[Page layout parsing data]
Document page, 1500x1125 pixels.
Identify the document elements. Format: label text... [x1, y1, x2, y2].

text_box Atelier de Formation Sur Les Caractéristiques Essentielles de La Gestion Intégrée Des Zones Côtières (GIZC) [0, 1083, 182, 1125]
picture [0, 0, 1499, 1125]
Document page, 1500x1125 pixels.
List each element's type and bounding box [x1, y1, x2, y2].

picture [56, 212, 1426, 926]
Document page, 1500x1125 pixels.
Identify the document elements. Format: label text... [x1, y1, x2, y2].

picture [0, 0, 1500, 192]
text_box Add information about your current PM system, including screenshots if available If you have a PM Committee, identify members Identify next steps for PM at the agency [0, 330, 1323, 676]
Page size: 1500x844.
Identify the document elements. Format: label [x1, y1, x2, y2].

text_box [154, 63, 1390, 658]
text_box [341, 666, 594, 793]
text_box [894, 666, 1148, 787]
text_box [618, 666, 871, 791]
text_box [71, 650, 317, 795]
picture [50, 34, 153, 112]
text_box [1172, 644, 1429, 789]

### Problem details
Nothing outside the span should appear: transcribe the lines from the one containing "Page size: 1500x844." through the last line of the records.

### Result of this task
Page size: 1500x844.
Identify the document elements. Format: label [x1, y1, x2, y2].

text_box [154, 63, 1390, 658]
text_box [341, 666, 594, 793]
text_box [894, 666, 1148, 787]
text_box [618, 666, 871, 791]
text_box [71, 650, 317, 795]
picture [50, 34, 153, 112]
text_box [1172, 644, 1429, 789]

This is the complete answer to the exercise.